Monday, May 28, 2018

Jacks are dancing

Jack-in-the-pulpit (Arisaema triphyllum)
In winter, snow covers the shady ground down by the creek for months at a time, and the little tributary's voice is silent under its blanket of ice. The sheltering trees on the hillside above are bare and silent.

In springtime, the lovely, crumbly, dark earth is revealed in all its elemental fragrance, and the water sings a raucous ditty as it gambols downhill with its tumbling freight of winter detritus, broken twigs and and dessicated leaves.

Hallelujah, now the "jacks" are dancing there in all their stripey magnificence. Wood ducks are nesting on a pond nearby, and the forest is a towering green cathedral again.

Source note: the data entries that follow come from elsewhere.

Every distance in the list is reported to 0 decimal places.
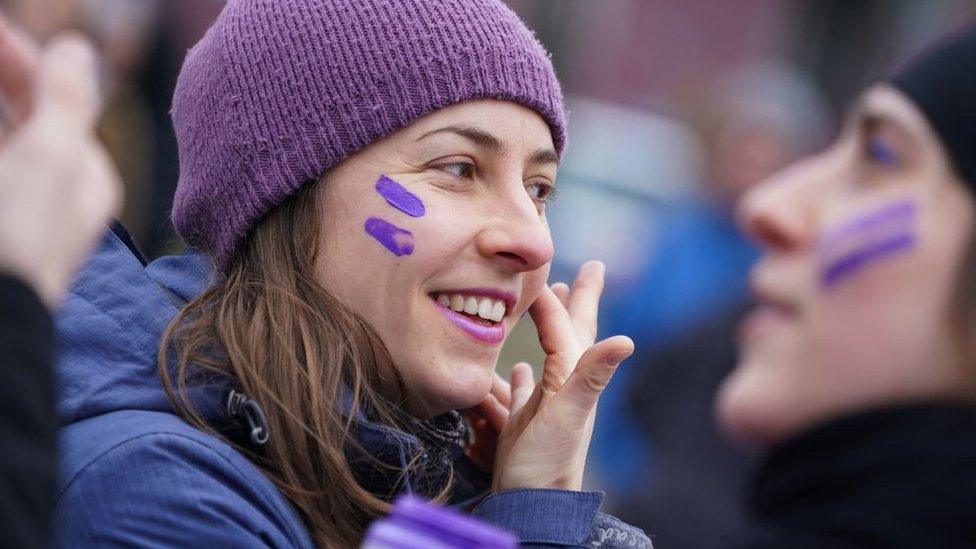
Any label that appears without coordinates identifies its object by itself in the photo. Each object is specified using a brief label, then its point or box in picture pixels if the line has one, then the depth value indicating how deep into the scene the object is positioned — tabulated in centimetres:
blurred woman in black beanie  349
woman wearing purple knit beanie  372
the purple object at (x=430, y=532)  349
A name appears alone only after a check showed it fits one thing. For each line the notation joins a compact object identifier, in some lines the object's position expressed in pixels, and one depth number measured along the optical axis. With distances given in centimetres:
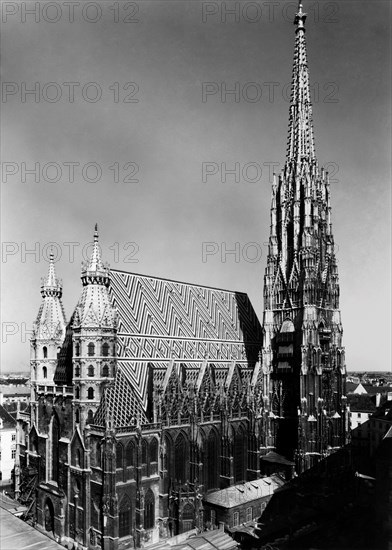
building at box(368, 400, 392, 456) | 9244
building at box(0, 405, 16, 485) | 8250
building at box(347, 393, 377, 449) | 10188
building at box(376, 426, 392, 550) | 4884
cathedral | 5062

Sunlight flickers through the leaves, and choirs of grosbeaks hop from branch to branch in the overstory, singing their hearts out.

Winter was all right, and we got through it, even managed to do a little inward blooming now and then.  Spring was late, brief and rather wet, but sunlight and warmth have returned to the Two Hundred Acre Wood at last. We can do this, verily, merrily, we can do this, oh yes,we can.

1 comment:

littlemancat said...

Lovely post and pic! I have always love Jacks-in-the-Pulpit. They seem the essence of the woods.